## Directions for this task
Pull out every line in the entries below that contains the string "skLineSegment", matching case exactly.

## Provided data
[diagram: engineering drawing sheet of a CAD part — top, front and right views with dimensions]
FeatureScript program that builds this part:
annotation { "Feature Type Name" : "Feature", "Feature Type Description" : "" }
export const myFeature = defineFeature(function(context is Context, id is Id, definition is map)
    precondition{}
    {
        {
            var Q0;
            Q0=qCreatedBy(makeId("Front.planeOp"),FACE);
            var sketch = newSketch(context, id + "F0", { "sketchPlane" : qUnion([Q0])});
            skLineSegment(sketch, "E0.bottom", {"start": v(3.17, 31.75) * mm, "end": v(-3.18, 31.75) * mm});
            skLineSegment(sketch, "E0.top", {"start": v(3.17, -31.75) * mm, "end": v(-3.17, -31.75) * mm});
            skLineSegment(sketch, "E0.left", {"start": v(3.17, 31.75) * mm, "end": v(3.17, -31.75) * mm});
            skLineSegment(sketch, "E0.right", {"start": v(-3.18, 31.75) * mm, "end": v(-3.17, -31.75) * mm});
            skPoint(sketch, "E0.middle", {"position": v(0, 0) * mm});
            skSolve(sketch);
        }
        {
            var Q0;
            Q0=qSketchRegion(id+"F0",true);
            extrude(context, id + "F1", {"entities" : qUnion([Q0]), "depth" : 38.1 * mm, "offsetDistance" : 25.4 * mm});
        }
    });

## Full answer
            skLineSegment(sketch, "E0.bottom", {"start": v(3.17, 31.75) * mm, "end": v(-3.18, 31.75) * mm});
            skLineSegment(sketch, "E0.top", {"start": v(3.17, -31.75) * mm, "end": v(-3.17, -31.75) * mm});
            skLineSegment(sketch, "E0.left", {"start": v(3.17, 31.75) * mm, "end": v(3.17, -31.75) * mm});
            skLineSegment(sketch, "E0.right", {"start": v(-3.18, 31.75) * mm, "end": v(-3.17, -31.75) * mm});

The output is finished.